Nella pagina che si apre inseriamo la descrizione di ciò che stiamo fatturando ed il relativo prezzo unitario. Se non specifichiamo la quantità (A), che è un dato facoltativo, il sistema presume che sia "1" anche se viene visualizzato uno "0,00" in grigio. Siccome applichiamo il regime forfetario, scegliamo come aliquota IVA lo "0%" e, a questo punto, diventa obbligatorio inserire la "Natura", ossia il motivo per cui non si applica IVA, che sarà "Non soggette - altri casi" (sottinteso: "operazioni").

Nella stessa pagina possiamo abilitare elementi aggiuntivi della fattura elettronica, quali data inizio e fine periodo (la consulenza di un determinato mese avrà come inizio e fine periodo il primo e l'ultimo giorno di quel mese; un articolo pubblicato su un giornale avrà come data inizio la data di pubblicazione). Il "riferimento amministrazione" è un elemento che alcuni clienti chiedono di specificare per proprie esigenze interne di controllo di gestione.

Terminato l'inserimento della riga di dettaglio, il sistema ci riporta alla fattura, che si presenta in questo modo:


Se necessario, possiamo inserire ulteriori righe di beni e servizi nella fattura. Altrimenti, se il nostro regime previdenziale prevede la rivalsa (Gestione separata INPS) o il contributo integrativo (Casse previdenziali delle professioni ordinistiche), abilitiamo la voce "Dati cassa previdenziale" sulla destra.
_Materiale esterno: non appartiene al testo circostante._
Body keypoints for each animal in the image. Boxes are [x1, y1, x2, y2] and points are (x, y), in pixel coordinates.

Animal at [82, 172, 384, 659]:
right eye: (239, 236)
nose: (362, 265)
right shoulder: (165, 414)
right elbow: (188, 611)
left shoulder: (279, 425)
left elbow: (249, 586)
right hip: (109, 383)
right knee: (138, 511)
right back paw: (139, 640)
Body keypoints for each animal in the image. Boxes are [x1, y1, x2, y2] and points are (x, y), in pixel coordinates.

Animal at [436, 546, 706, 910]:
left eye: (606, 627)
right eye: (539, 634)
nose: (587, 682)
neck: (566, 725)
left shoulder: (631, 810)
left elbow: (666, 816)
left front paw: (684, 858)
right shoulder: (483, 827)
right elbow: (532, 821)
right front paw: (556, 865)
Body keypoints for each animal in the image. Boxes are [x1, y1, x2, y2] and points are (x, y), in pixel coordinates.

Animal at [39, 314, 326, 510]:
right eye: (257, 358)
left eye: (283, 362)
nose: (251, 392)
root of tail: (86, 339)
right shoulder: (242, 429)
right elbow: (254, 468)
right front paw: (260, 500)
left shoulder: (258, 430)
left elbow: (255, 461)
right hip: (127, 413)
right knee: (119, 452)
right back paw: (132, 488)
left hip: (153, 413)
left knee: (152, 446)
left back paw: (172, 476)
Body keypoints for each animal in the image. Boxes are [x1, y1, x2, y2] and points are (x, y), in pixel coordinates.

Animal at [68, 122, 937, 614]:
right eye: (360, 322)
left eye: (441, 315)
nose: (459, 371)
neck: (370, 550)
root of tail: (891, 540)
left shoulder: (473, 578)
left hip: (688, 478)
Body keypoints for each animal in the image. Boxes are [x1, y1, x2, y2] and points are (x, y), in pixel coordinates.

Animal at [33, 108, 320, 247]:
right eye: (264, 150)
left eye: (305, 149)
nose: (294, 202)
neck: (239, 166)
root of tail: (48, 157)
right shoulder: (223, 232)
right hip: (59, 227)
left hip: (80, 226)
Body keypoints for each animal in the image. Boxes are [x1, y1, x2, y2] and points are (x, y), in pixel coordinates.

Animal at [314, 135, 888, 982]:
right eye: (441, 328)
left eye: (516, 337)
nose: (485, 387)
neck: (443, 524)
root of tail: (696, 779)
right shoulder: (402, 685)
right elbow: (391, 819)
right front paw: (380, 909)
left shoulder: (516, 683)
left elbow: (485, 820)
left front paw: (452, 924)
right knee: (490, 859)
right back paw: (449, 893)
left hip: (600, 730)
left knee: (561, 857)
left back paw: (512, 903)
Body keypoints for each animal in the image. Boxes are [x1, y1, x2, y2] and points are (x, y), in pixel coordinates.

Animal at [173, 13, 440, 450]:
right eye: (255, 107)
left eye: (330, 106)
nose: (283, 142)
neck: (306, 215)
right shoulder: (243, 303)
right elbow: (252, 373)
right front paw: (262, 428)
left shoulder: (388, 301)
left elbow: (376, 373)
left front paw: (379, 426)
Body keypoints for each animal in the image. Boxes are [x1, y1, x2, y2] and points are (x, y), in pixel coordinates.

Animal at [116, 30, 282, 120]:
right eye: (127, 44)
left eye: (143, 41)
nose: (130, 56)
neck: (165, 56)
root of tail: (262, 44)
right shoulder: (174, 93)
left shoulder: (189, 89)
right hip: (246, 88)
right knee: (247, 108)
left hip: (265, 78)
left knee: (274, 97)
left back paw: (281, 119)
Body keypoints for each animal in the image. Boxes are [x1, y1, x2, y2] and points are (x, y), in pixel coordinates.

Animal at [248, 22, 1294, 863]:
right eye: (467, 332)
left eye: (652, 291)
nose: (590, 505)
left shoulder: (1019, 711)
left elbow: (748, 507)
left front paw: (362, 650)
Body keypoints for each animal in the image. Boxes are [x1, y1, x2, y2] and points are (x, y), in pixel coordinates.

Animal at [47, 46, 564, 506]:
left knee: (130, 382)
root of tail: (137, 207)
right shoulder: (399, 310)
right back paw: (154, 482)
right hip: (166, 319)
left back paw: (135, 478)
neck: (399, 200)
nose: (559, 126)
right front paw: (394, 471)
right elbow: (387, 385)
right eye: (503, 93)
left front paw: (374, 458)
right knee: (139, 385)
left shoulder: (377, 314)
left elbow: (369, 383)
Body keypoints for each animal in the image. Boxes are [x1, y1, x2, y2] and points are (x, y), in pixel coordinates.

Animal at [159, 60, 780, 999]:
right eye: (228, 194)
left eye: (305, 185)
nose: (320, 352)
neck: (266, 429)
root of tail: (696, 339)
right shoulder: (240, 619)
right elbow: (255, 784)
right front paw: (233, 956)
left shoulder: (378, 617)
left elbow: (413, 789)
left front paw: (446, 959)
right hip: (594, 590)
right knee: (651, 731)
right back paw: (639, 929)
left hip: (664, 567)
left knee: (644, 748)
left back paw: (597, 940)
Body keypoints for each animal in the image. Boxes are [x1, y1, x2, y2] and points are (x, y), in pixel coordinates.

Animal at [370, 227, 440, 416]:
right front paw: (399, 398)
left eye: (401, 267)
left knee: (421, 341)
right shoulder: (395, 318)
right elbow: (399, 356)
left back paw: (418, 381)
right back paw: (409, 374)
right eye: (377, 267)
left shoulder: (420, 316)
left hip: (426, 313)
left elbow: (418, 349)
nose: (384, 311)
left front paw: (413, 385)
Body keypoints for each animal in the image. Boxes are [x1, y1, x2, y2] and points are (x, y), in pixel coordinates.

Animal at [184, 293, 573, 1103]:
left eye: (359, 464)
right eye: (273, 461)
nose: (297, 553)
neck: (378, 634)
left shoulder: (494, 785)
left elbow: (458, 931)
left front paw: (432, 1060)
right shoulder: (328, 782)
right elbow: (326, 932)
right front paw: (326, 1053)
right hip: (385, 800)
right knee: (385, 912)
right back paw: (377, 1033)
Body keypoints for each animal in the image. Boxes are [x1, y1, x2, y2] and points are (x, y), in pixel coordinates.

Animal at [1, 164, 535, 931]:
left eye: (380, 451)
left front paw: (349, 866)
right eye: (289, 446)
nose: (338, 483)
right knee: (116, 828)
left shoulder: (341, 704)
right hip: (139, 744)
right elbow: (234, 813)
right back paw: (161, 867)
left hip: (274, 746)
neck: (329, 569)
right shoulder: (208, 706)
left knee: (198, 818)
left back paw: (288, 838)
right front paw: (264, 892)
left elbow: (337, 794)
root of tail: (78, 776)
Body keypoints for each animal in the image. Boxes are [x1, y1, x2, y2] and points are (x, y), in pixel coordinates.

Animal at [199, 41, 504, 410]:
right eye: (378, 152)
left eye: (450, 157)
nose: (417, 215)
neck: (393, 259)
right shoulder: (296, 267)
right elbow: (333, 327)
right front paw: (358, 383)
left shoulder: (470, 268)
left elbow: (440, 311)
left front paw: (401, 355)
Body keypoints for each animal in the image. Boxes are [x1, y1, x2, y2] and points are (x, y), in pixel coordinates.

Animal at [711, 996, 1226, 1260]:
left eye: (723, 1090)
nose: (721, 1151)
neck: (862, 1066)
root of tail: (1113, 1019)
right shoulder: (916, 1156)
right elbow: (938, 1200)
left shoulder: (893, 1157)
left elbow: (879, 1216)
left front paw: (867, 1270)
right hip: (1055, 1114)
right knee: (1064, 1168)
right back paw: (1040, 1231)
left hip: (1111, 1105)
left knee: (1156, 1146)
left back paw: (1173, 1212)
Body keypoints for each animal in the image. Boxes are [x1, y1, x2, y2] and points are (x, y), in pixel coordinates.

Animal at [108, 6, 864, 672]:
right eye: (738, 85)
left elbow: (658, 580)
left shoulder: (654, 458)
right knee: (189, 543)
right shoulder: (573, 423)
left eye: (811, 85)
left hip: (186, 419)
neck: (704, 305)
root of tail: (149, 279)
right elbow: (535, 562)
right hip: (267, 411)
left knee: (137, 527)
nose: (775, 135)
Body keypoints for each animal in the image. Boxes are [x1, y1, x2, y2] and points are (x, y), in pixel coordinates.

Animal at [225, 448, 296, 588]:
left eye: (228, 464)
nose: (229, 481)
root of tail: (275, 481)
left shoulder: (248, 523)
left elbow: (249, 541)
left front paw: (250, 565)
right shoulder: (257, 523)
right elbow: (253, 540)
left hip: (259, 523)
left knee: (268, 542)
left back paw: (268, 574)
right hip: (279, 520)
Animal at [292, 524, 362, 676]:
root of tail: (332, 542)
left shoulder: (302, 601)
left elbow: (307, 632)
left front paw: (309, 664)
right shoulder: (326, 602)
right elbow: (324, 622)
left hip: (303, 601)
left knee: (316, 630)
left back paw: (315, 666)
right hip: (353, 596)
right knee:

Una volta messo il flag, nella pagina compare uno spazio per inserire i dati della rivalsa o del contributo integrativo. Il primo elemento da scegliere è l'ente previdenziale cui apparteniamo:


dopo di che vanno inseriti aliquota e importo del contributo:


L'imponibile cassa è un dato facoltativo e può essere lasciato vuoto e, siccome applichiamo il regime forfetario, anche il campo relativo alla ritenuta può essere ignorato in quanto non pertinente. E' invece fondamentale inserire l'aliquota IVA dello 0% e la natura "Non soggette - altri casi" anche per la cassa previdenziale.

Scorrendo verso il basso, arriviamo al "Totale documento", che il sistema ci propone già calcolato. Dobbiamo solo riscriverlo nel campo posto sotto il riquadro azzurro:


Facciamo solo attenzione al copia-incolla: il numero proposto dal sistemo riporta il punto come separatore delle migliaia ma il campo in cui deve essere scritto l'importo non accetta il separatore (es. l'importo 1.234,56 va scritto come 1234,56).

Fatto questo, passiamo alla verifica dati, dove abbiamo possibilità di rileggere la fattura:


e, se non riscontriamo errori, di confermare i dati inseriti, scaricare una copia del file telematico per il nostro archivio ed effettuarne l'invio.


Elementi facoltativi della fattura

La fattura elettronica permette di inserire elementi che, pur non essendo obbligatori, possono essere utili oppure possono venire richiesti da parte del cliente.

Un elemento che sicuramente è utile inserire in fattura è il nostro IBAN, in modo che il cliente non abbia dubbi quando deve pagarci. Il dato va inserito abilitando la sezione "Dati pagamento" mettendo la spunta sulla relativa voce nel riquadro che si trova sulla destra (lo stesso dove c'è la cassa previdenza vista prima). La data riferimento pagamento, che è un dato obbligatorio, va valorizzato con la scadenza della fattura (es. se con il cliente è stato concordato il pagamento a 30 giorni fine mese e la fattura viene emessa il 15 ottobre, nel campo inseriremo il 30 novembre) oppure, se non vi sono accordi con il cliente, con la data della fattura.

Alcuni clienti possono chiedere di inserire riferimenti agli ordini oppure ai contratti. Anche in questi casi basta abilitare la voce relativa nel riquadro di destra e inserire i dati richiesti nei campi specifici.